▶ **Brief**
Each record must be written out again exactly. Skip any picture it contains.

Stored data entries
<<<<

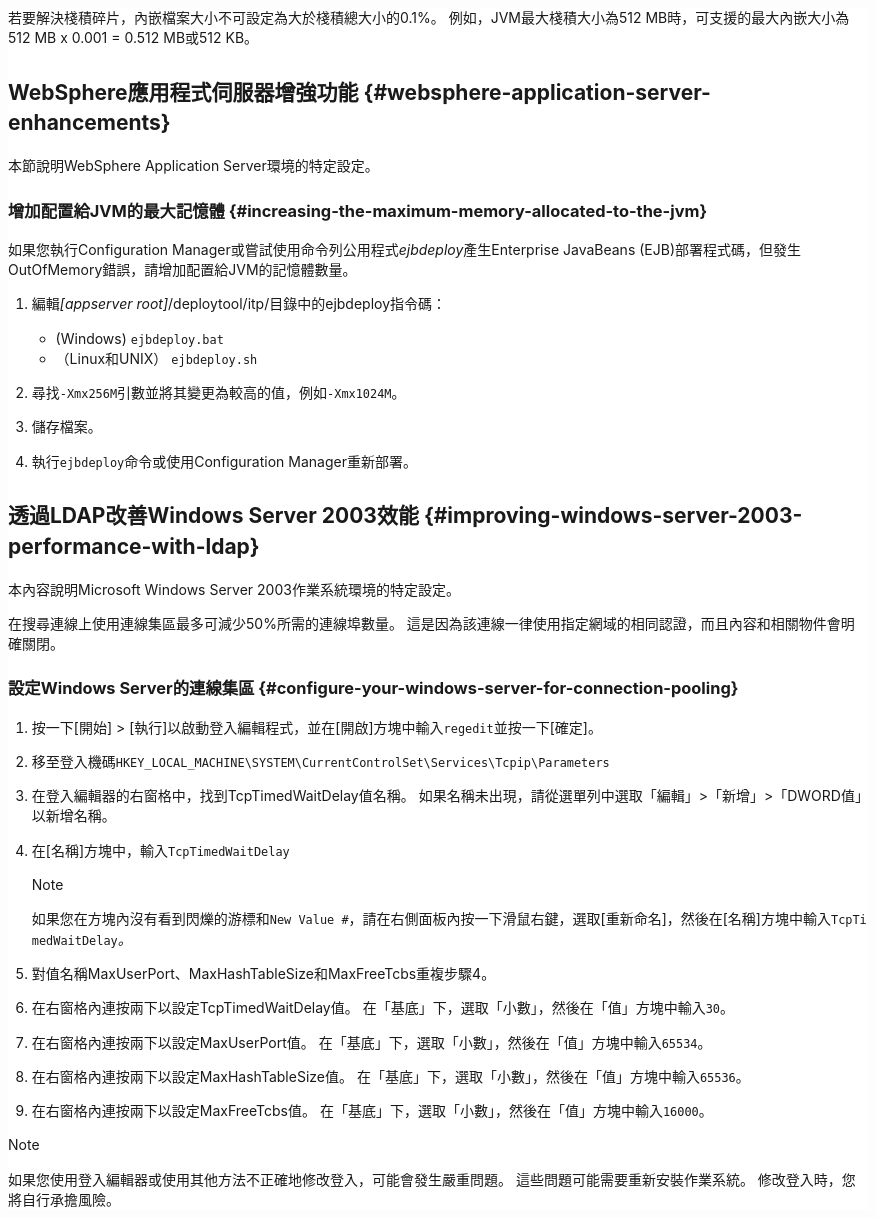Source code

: 若要解決棧積碎片，內嵌檔案大小不可設定為大於棧積總大小的0.1%。 例如，JVM最大棧積大小為512 MB時，可支援的最大內嵌大小為512 MB x 0.001 = 0.512 MB或512 KB。

## WebSphere應用程式伺服器增強功能 {#websphere-application-server-enhancements}

本節說明WebSphere Application Server環境的特定設定。

### 增加配置給JVM的最大記憶體 {#increasing-the-maximum-memory-allocated-to-the-jvm}

如果您執行Configuration Manager或嘗試使用命令列公用程式&#x200B;*ejbdeploy*&#x200B;產生Enterprise JavaBeans (EJB)部署程式碼，但發生OutOfMemory錯誤，請增加配置給JVM的記憶體數量。

1. 編輯&#x200B;*[appserver root]*/deploytool/itp/目錄中的ejbdeploy指令碼：

   * (Windows) `ejbdeploy.bat`
   * （Linux和UNIX） `ejbdeploy.sh`

1. 尋找`-Xmx256M`引數並將其變更為較高的值，例如`-Xmx1024M`。
1. 儲存檔案。
1. 執行`ejbdeploy`命令或使用Configuration Manager重新部署。

## 透過LDAP改善Windows Server 2003效能 {#improving-windows-server-2003-performance-with-ldap}

本內容說明Microsoft Windows Server 2003作業系統環境的特定設定。

在搜尋連線上使用連線集區最多可減少50%所需的連線埠數量。 這是因為該連線一律使用指定網域的相同認證，而且內容和相關物件會明確關閉。

### 設定Windows Server的連線集區 {#configure-your-windows-server-for-connection-pooling}

1. 按一下[開始] > [執行]以啟動登入編輯程式，並在[開啟]方塊中輸入`regedit`並按一下[確定]。
1. 移至登入機碼`HKEY_LOCAL_MACHINE\SYSTEM\CurrentControlSet\Services\Tcpip\Parameters`
1. 在登入編輯器的右窗格中，找到TcpTimedWaitDelay值名稱。 如果名稱未出現，請從選單列中選取「編輯」>「新增」>「DWORD值」以新增名稱。
1. 在[名稱]方塊中，輸入`TcpTimedWaitDelay`

   >[!NOTE]
   >
   >如果您在方塊內沒有看到閃爍的游標和`New Value #`，請在右側面板內按一下滑鼠右鍵，選取[重新命名]，然後在[名稱]方塊中輸入&#x200B;`TcpTimedWaitDelay`*。*

1. 對值名稱MaxUserPort、MaxHashTableSize和MaxFreeTcbs重複步驟4。
1. 在右窗格內連按兩下以設定TcpTimedWaitDelay值。 在「基底」下，選取「小數」，然後在「值」方塊中輸入`30`。
1. 在右窗格內連按兩下以設定MaxUserPort值。 在「基底」下，選取「小數」，然後在「值」方塊中輸入`65534`。
1. 在右窗格內連按兩下以設定MaxHashTableSize值。 在「基底」下，選取「小數」，然後在「值」方塊中輸入`65536`。
1. 在右窗格內連按兩下以設定MaxFreeTcbs值。 在「基底」下，選取「小數」，然後在「值」方塊中輸入`16000`。

>[!NOTE]
>
>如果您使用登入編輯器或使用其他方法不正確地修改登入，可能會發生嚴重問題。 這些問題可能需要重新安裝作業系統。 修改登入時，您將自行承擔風險。
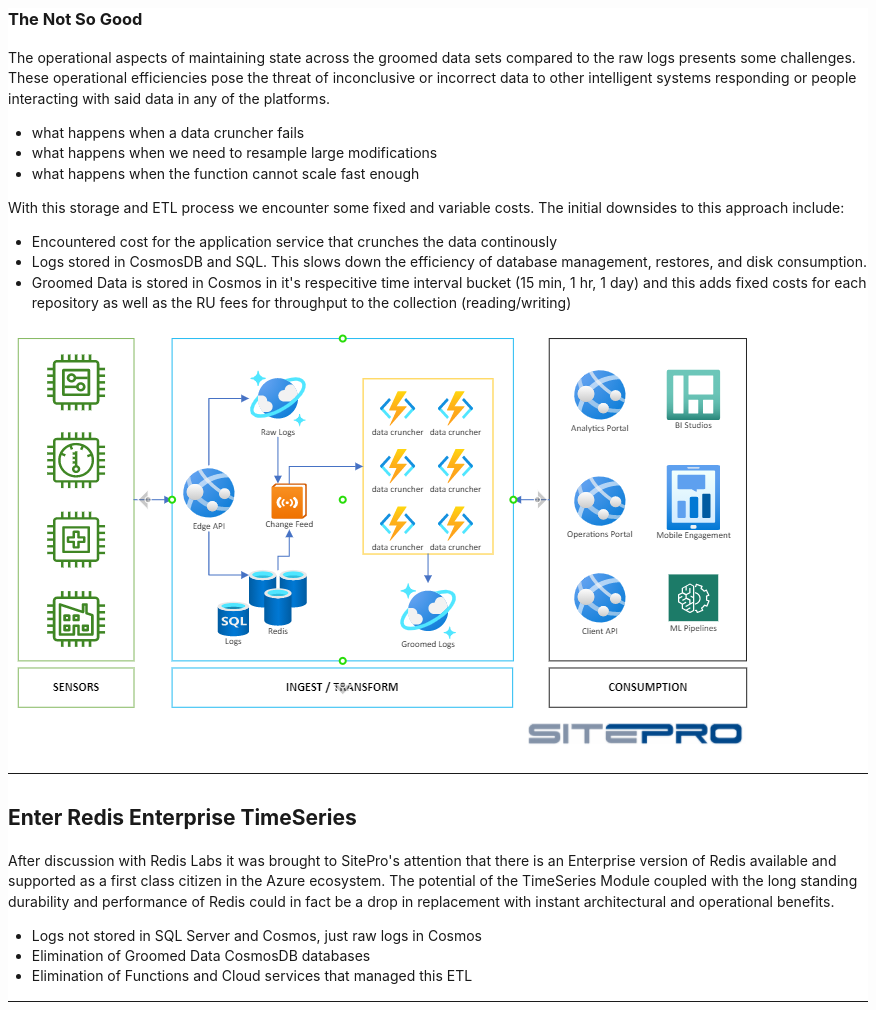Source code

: ### The Not So Good
The operational aspects of maintaining state across the groomed data sets compared to the raw logs presents some challenges.  These operational efficiencies pose the threat of inconclusive or incorrect data to other intelligent systems responding or people interacting with said data in any of the platforms.
* what happens when a data cruncher fails
* what happens when we need to resample large modifications
* what happens when the function cannot scale fast enough

With this storage and ETL process we encounter some fixed and variable costs.  The initial downsides to this approach include:
* Encountered cost for the application service that crunches the data continously
* Logs stored in CosmosDB and SQL.  This slows down the efficiency of database management, restores, and disk consumption.
* Groomed Data is stored in Cosmos in it's respecitive time interval bucket (15 min, 1 hr, 1 day) and this adds fixed costs for each repository as well as the RU fees for throughput to the collection (reading/writing)


![Legacy](img/legacyflow.png)


---
## Enter Redis Enterprise TimeSeries
After discussion with Redis Labs it was brought to SitePro's attention that there is an Enterprise version of Redis available and supported as a first class citizen in the Azure ecosystem.  The potential of the TimeSeries Module coupled with the long standing durability and performance of Redis could in fact be a drop in replacement with instant architectural and operational benefits.  
* Logs not stored in SQL Server and Cosmos, just raw logs in Cosmos
* Elimination of Groomed Data CosmosDB databases
* Elimination of Functions and Cloud services that managed this ETL

---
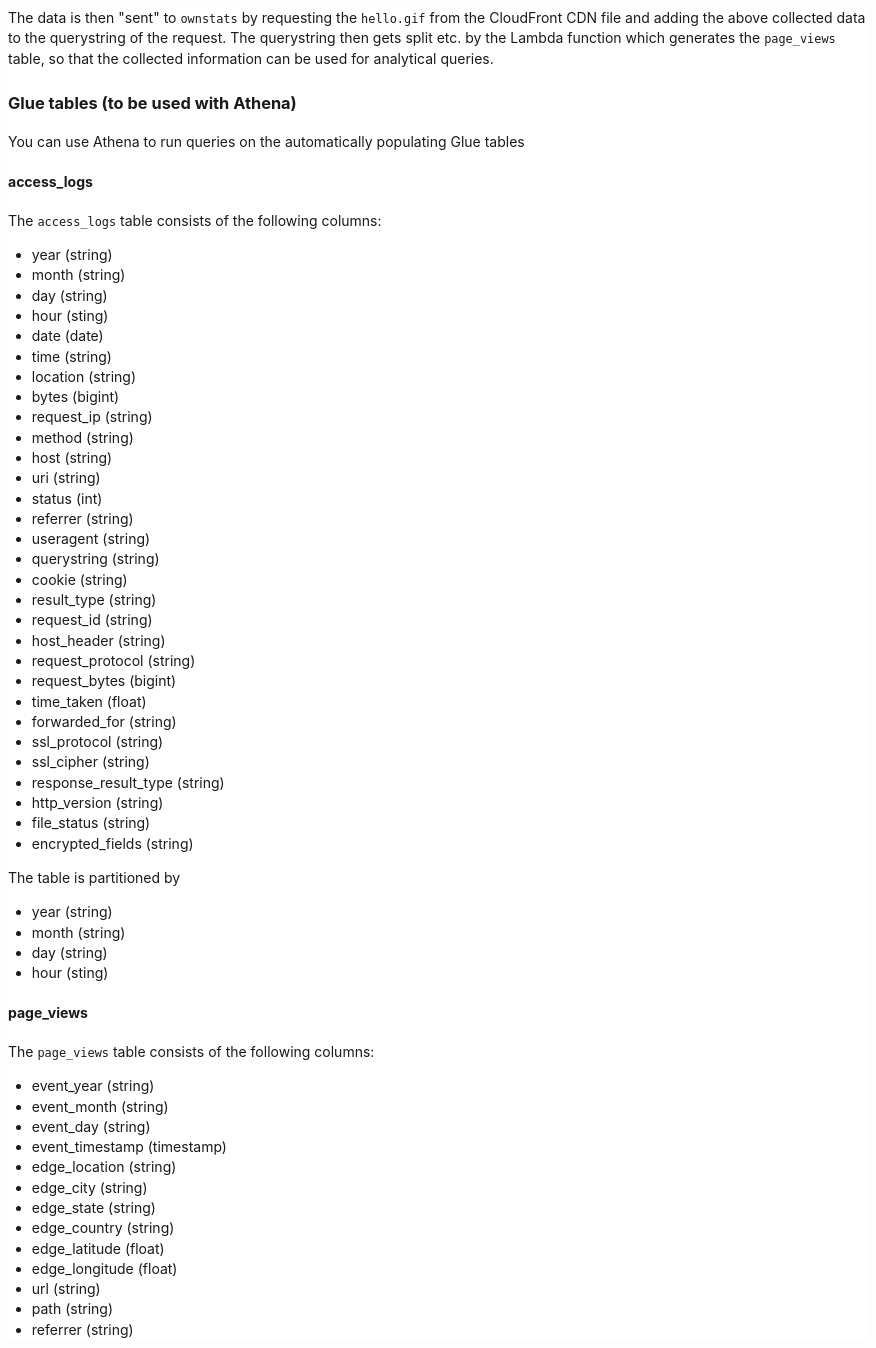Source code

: The data is then "sent" to `ownstats` by requesting the `hello.gif` from the CloudFront CDN file and adding the above collected data to the querystring of the request. The querystring then gets split etc. by the Lambda function which generates the `page_views` table, so that the collected information can be used for analytical queries.

### Glue tables (to be used with Athena)
You can use Athena to run queries on the automatically populating Glue tables

#### access_logs
The `access_logs` table consists of the following columns:

* year (string)
* month (string)
* day (string)
* hour (sting)
* date (date)
* time (string)
* location (string)
* bytes (bigint)
* request_ip (string)
* method (string)
* host (string)
* uri (string)
* status (int)
* referrer (string)
* useragent (string)
* querystring (string)
* cookie (string)
* result_type (string)
* request_id (string)
* host_header (string)
* request_protocol (string)
* request_bytes (bigint)
* time_taken (float)
* forwarded_for (string)
* ssl_protocol (string)
* ssl_cipher (string)
* response_result_type (string)
* http_version (string)
* file_status (string)
* encrypted_fields (string)

The table is partitioned by

* year (string)
* month (string)
* day (string)
* hour (sting)

#### page_views
The `page_views` table consists of the following columns:

* event_year (string)
* event_month (string)
* event_day (string)
* event_timestamp (timestamp)
* edge_location (string)
* edge_city (string)
* edge_state (string)
* edge_country (string)
* edge_latitude (float)
* edge_longitude (float)
* url (string)
* path (string)
* referrer (string)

>>>>

▶ **Expected answer**
Source code

: 若要解決棧積碎片，內嵌檔案大小不可設定為大於棧積總大小的0.1%。 例如，JVM最大棧積大小為512 MB時，可支援的最大內嵌大小為512 MB x 0.001 = 0.512 MB或512 KB。

## WebSphere應用程式伺服器增強功能 {#websphere-application-server-enhancements}

本節說明WebSphere Application Server環境的特定設定。

### 增加配置給JVM的最大記憶體 {#increasing-the-maximum-memory-allocated-to-the-jvm}

如果您執行Configuration Manager或嘗試使用命令列公用程式&#x200B;*ejbdeploy*&#x200B;產生Enterprise JavaBeans (EJB)部署程式碼，但發生OutOfMemory錯誤，請增加配置給JVM的記憶體數量。

1. 編輯&#x200B;*[appserver root]*/deploytool/itp/目錄中的ejbdeploy指令碼：

   * (Windows) `ejbdeploy.bat`
   * （Linux和UNIX） `ejbdeploy.sh`

1. 尋找`-Xmx256M`引數並將其變更為較高的值，例如`-Xmx1024M`。
1. 儲存檔案。
1. 執行`ejbdeploy`命令或使用Configuration Manager重新部署。

## 透過LDAP改善Windows Server 2003效能 {#improving-windows-server-2003-performance-with-ldap}

本內容說明Microsoft Windows Server 2003作業系統環境的特定設定。

在搜尋連線上使用連線集區最多可減少50%所需的連線埠數量。 這是因為該連線一律使用指定網域的相同認證，而且內容和相關物件會明確關閉。

### 設定Windows Server的連線集區 {#configure-your-windows-server-for-connection-pooling}

1. 按一下[開始] > [執行]以啟動登入編輯程式，並在[開啟]方塊中輸入`regedit`並按一下[確定]。
1. 移至登入機碼`HKEY_LOCAL_MACHINE\SYSTEM\CurrentControlSet\Services\Tcpip\Parameters`
1. 在登入編輯器的右窗格中，找到TcpTimedWaitDelay值名稱。 如果名稱未出現，請從選單列中選取「編輯」>「新增」>「DWORD值」以新增名稱。
1. 在[名稱]方塊中，輸入`TcpTimedWaitDelay`

   >[!NOTE]
   >
   >如果您在方塊內沒有看到閃爍的游標和`New Value #`，請在右側面板內按一下滑鼠右鍵，選取[重新命名]，然後在[名稱]方塊中輸入&#x200B;`TcpTimedWaitDelay`*。*

1. 對值名稱MaxUserPort、MaxHashTableSize和MaxFreeTcbs重複步驟4。
1. 在右窗格內連按兩下以設定TcpTimedWaitDelay值。 在「基底」下，選取「小數」，然後在「值」方塊中輸入`30`。
1. 在右窗格內連按兩下以設定MaxUserPort值。 在「基底」下，選取「小數」，然後在「值」方塊中輸入`65534`。
1. 在右窗格內連按兩下以設定MaxHashTableSize值。 在「基底」下，選取「小數」，然後在「值」方塊中輸入`65536`。
1. 在右窗格內連按兩下以設定MaxFreeTcbs值。 在「基底」下，選取「小數」，然後在「值」方塊中輸入`16000`。

>[!NOTE]
>
>如果您使用登入編輯器或使用其他方法不正確地修改登入，可能會發生嚴重問題。 這些問題可能需要重新安裝作業系統。 修改登入時，您將自行承擔風險。
Source code

: ### The Not So Good
The operational aspects of maintaining state across the groomed data sets compared to the raw logs presents some challenges.  These operational efficiencies pose the threat of inconclusive or incorrect data to other intelligent systems responding or people interacting with said data in any of the platforms.
* what happens when a data cruncher fails
* what happens when we need to resample large modifications
* what happens when the function cannot scale fast enough

With this storage and ETL process we encounter some fixed and variable costs.  The initial downsides to this approach include:
* Encountered cost for the application service that crunches the data continously
* Logs stored in CosmosDB and SQL.  This slows down the efficiency of database management, restores, and disk consumption.
* Groomed Data is stored in Cosmos in it's respecitive time interval bucket (15 min, 1 hr, 1 day) and this adds fixed costs for each repository as well as the RU fees for throughput to the collection (reading/writing)


![Legacy](img/legacyflow.png)


---
## Enter Redis Enterprise TimeSeries
After discussion with Redis Labs it was brought to SitePro's attention that there is an Enterprise version of Redis available and supported as a first class citizen in the Azure ecosystem.  The potential of the TimeSeries Module coupled with the long standing durability and performance of Redis could in fact be a drop in replacement with instant architectural and operational benefits.  
* Logs not stored in SQL Server and Cosmos, just raw logs in Cosmos
* Elimination of Groomed Data CosmosDB databases
* Elimination of Functions and Cloud services that managed this ETL

---
Source code

: The data is then "sent" to `ownstats` by requesting the `hello.gif` from the CloudFront CDN file and adding the above collected data to the querystring of the request. The querystring then gets split etc. by the Lambda function which generates the `page_views` table, so that the collected information can be used for analytical queries.

### Glue tables (to be used with Athena)
You can use Athena to run queries on the automatically populating Glue tables

#### access_logs
The `access_logs` table consists of the following columns:

* year (string)
* month (string)
* day (string)
* hour (sting)
* date (date)
* time (string)
* location (string)
* bytes (bigint)
* request_ip (string)
* method (string)
* host (string)
* uri (string)
* status (int)
* referrer (string)
* useragent (string)
* querystring (string)
* cookie (string)
* result_type (string)
* request_id (string)
* host_header (string)
* request_protocol (string)
* request_bytes (bigint)
* time_taken (float)
* forwarded_for (string)
* ssl_protocol (string)
* ssl_cipher (string)
* response_result_type (string)
* http_version (string)
* file_status (string)
* encrypted_fields (string)

The table is partitioned by

* year (string)
* month (string)
* day (string)
* hour (sting)

#### page_views
The `page_views` table consists of the following columns:

* event_year (string)
* event_month (string)
* event_day (string)
* event_timestamp (timestamp)
* edge_location (string)
* edge_city (string)
* edge_state (string)
* edge_country (string)
* edge_latitude (float)
* edge_longitude (float)
* url (string)
* path (string)
* referrer (string)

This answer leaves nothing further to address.